[[ Supplied information open ]]
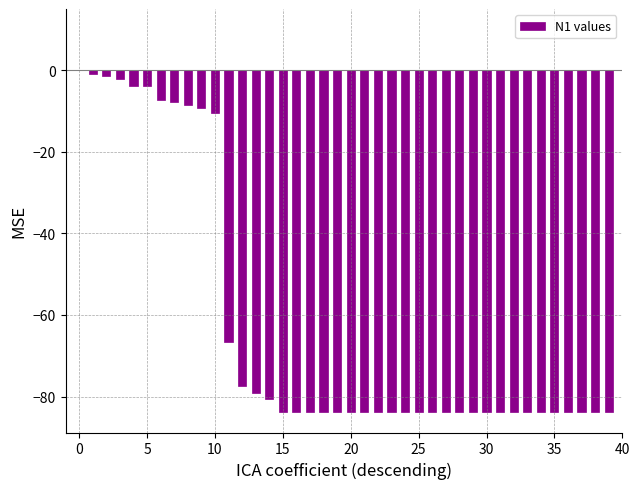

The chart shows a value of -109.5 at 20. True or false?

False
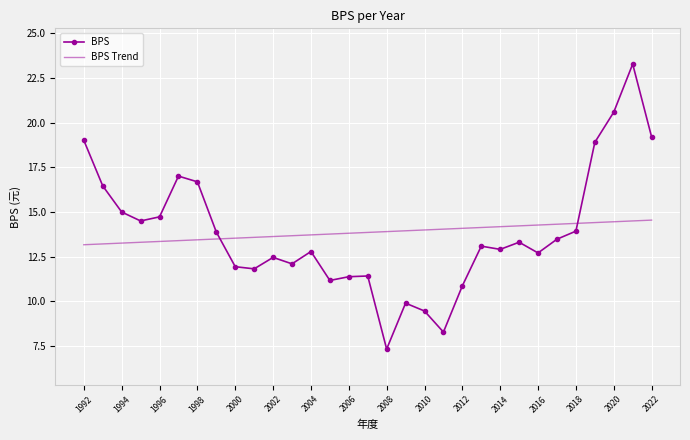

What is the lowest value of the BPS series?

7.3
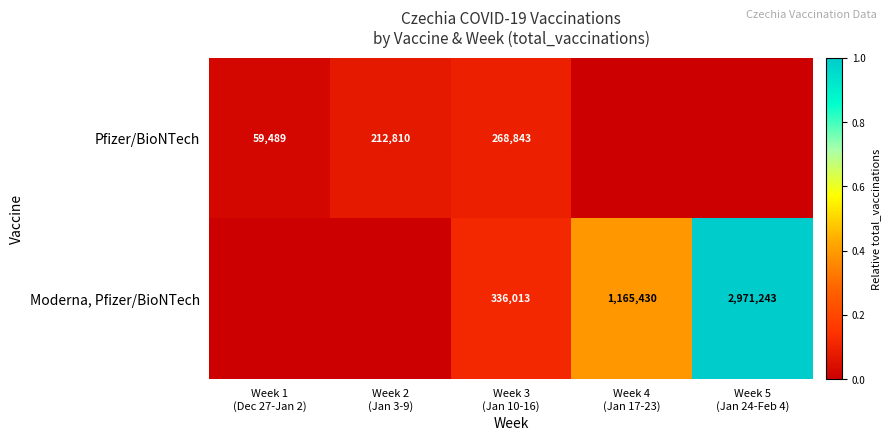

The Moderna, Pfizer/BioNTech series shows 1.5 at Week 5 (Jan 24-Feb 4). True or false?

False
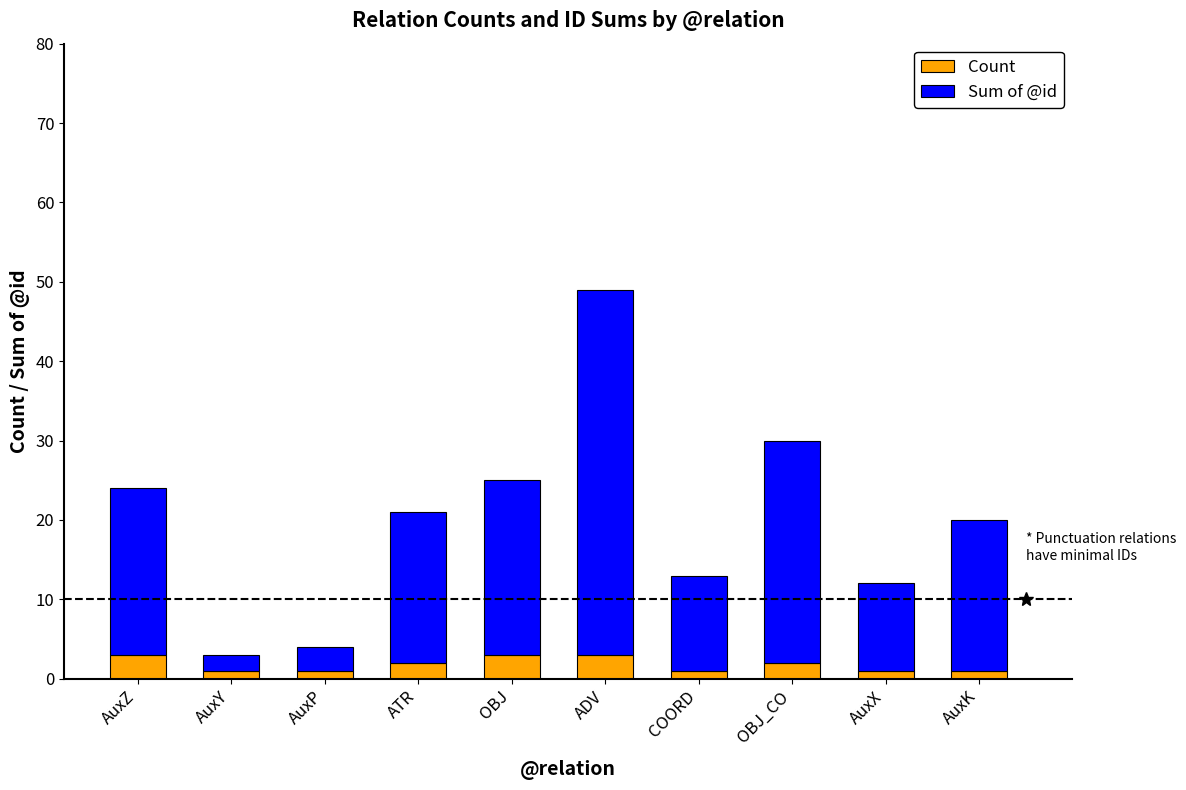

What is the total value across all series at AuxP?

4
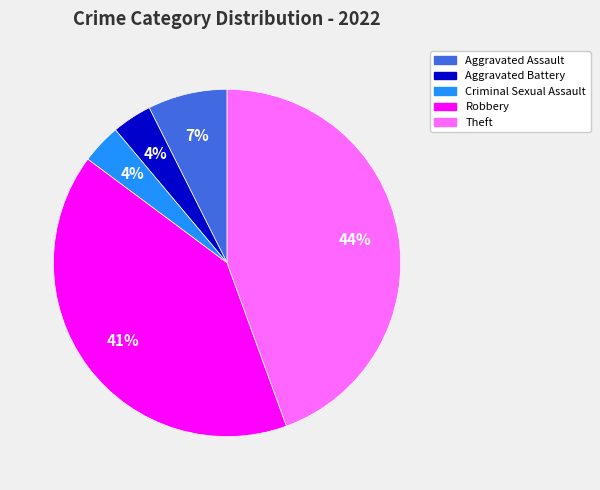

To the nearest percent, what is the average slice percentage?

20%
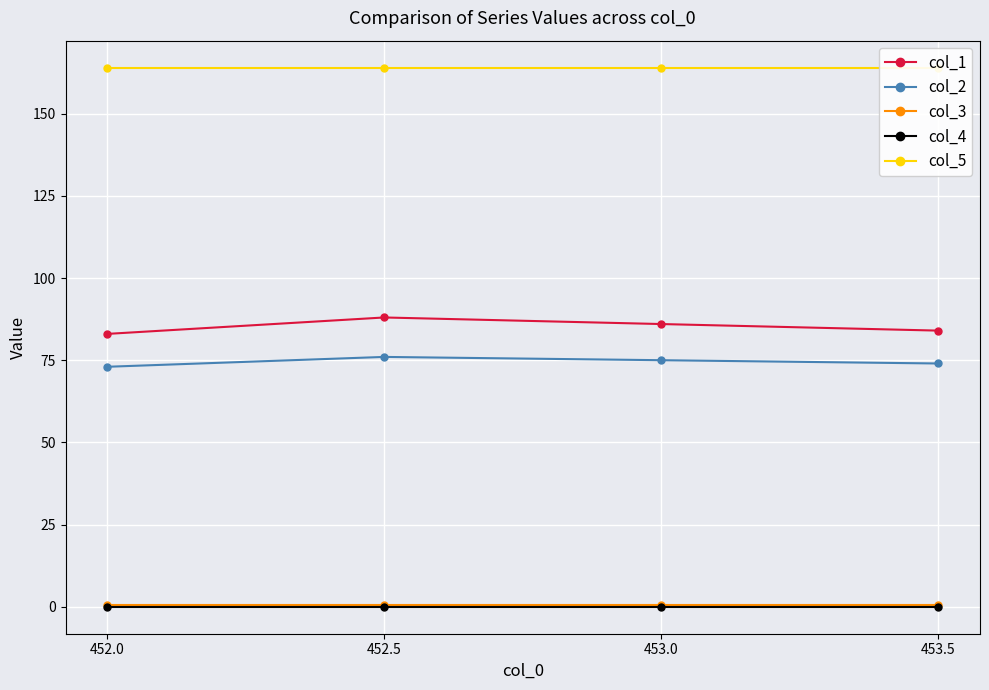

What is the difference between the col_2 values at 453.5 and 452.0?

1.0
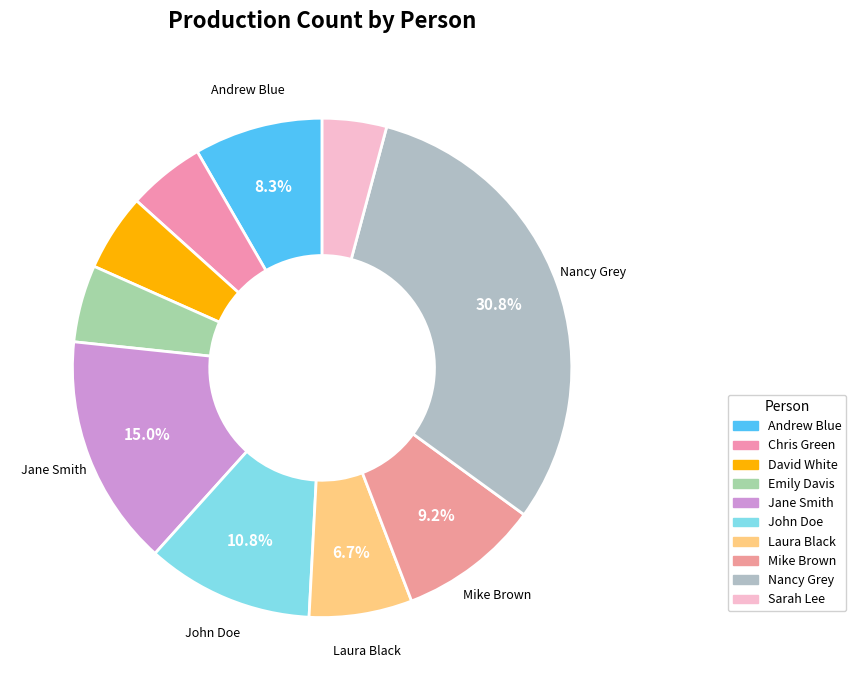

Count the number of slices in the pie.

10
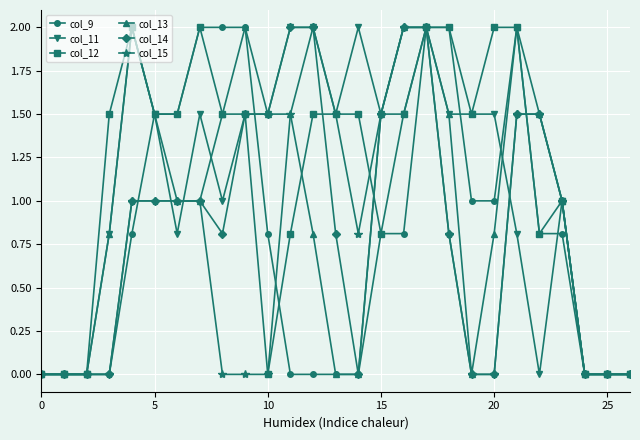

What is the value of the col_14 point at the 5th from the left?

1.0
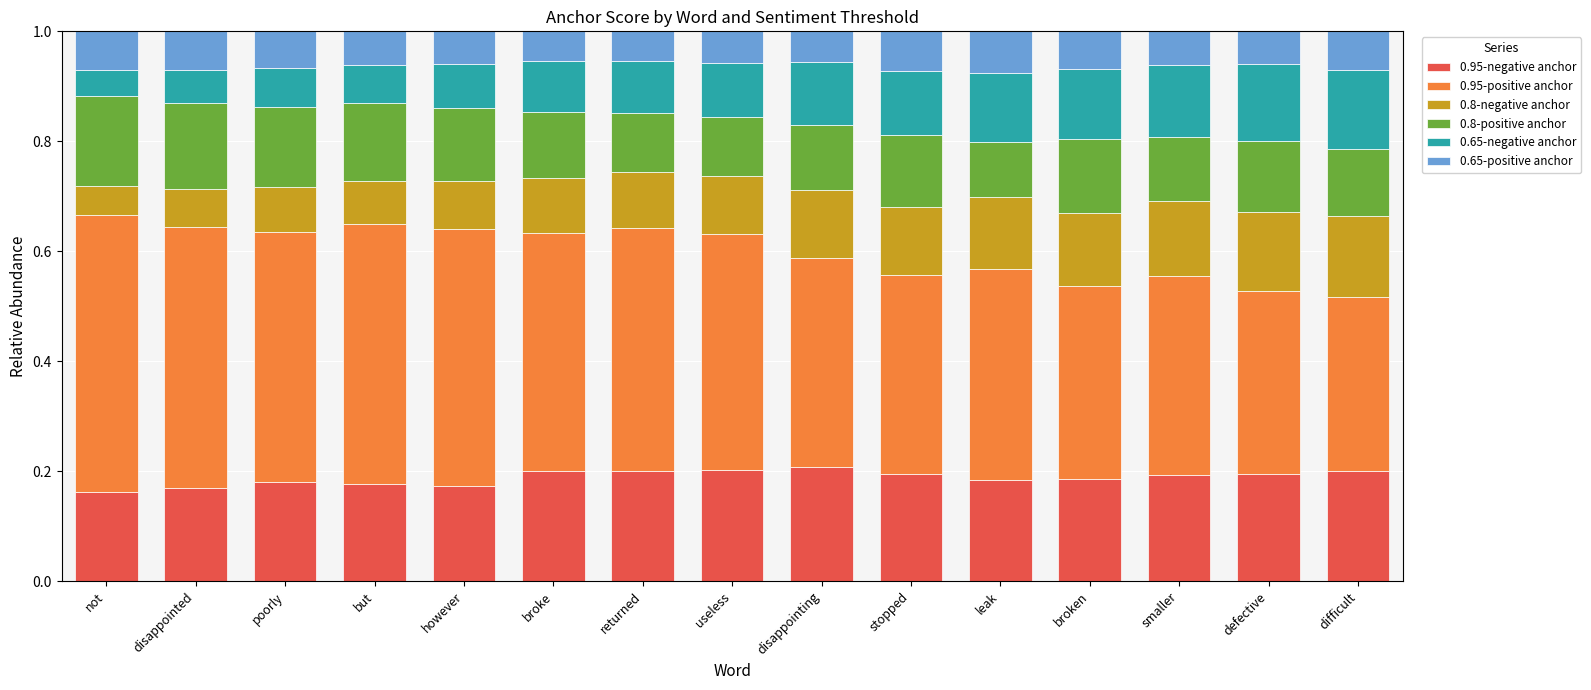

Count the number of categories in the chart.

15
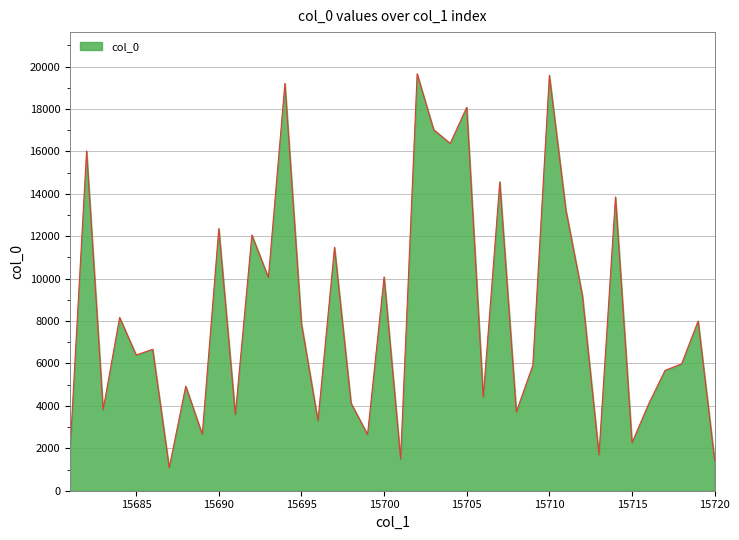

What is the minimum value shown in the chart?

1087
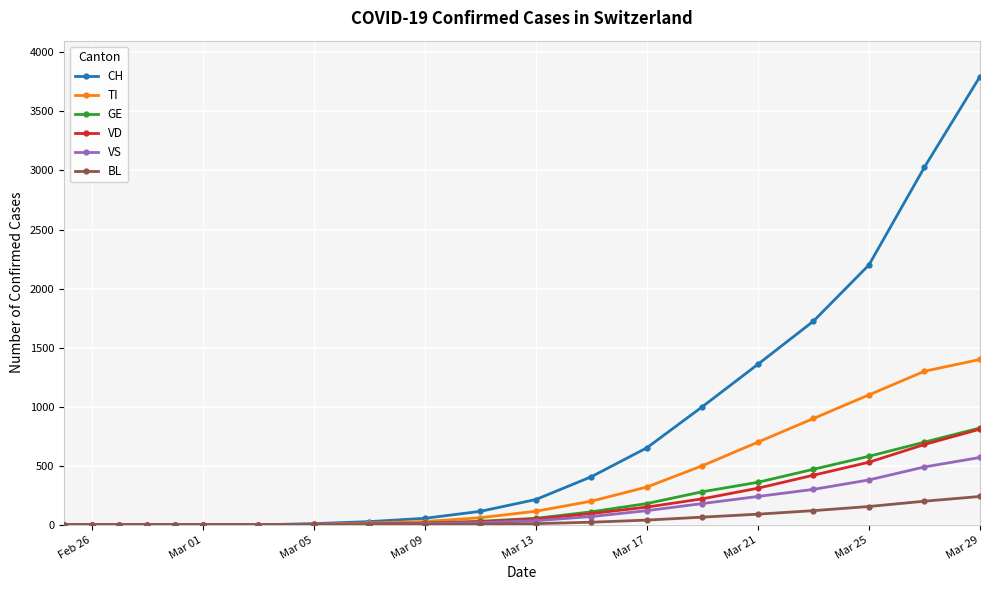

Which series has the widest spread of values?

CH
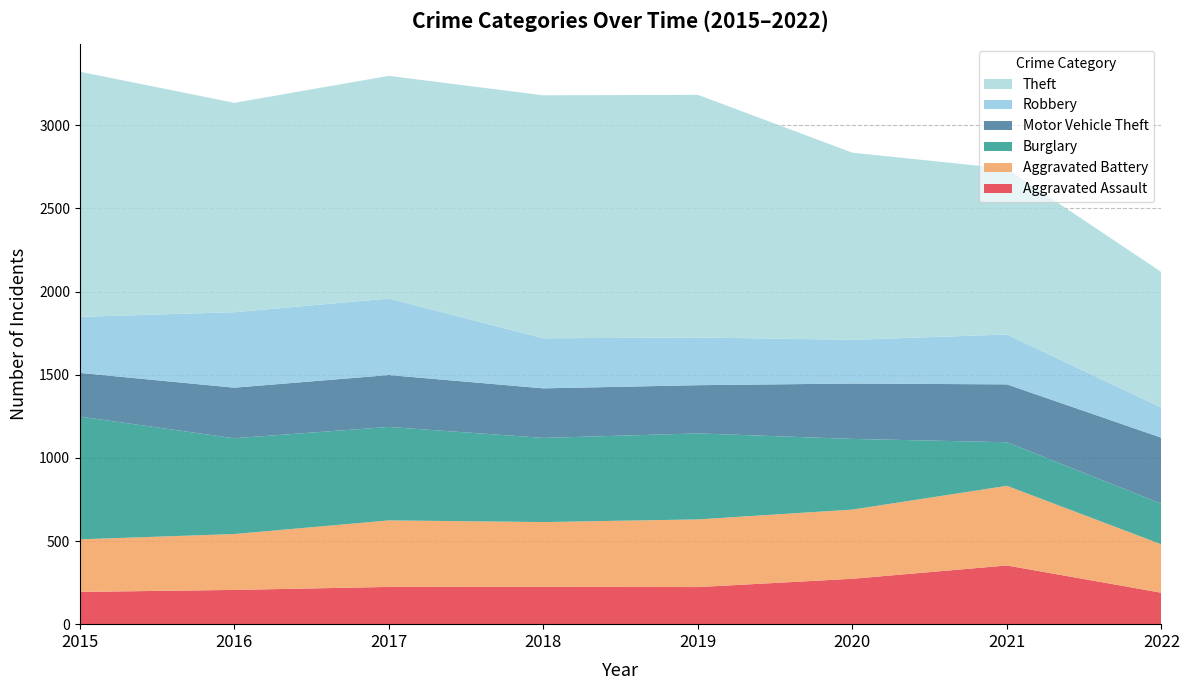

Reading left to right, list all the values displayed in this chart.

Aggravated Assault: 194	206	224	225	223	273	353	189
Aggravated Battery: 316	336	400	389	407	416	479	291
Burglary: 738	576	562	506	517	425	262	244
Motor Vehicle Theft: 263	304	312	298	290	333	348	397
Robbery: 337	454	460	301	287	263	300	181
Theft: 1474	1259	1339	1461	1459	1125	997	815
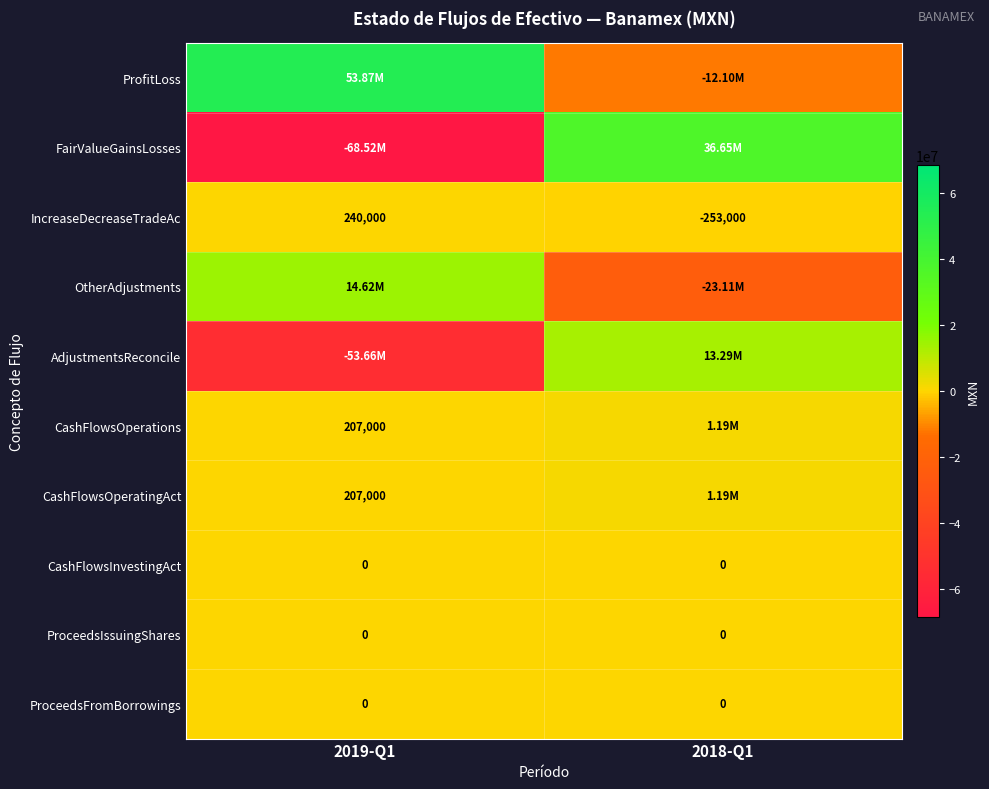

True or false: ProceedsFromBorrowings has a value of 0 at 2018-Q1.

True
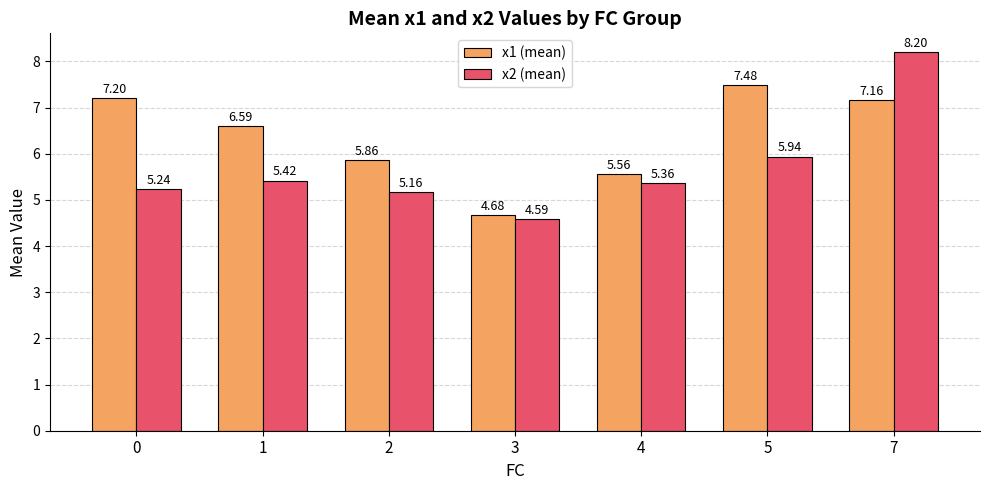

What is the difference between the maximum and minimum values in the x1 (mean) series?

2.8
[[ Supplied information closed ]]
■ What to produce ■
Locate each line in the rows above that contains the word "series" and copy those lines out. Treat uppercase and lowercase as different when matching.

■ Exercise output ■
What is the lowest value of the BPS series?
The Moderna, Pfizer/BioNTech series shows 1.5 at Week 5 (Jan 24-Feb 4). True or false?
What is the total value across all series at AuxP?
Which series has the widest spread of values?
What is the difference between the maximum and minimum values in the x1 (mean) series?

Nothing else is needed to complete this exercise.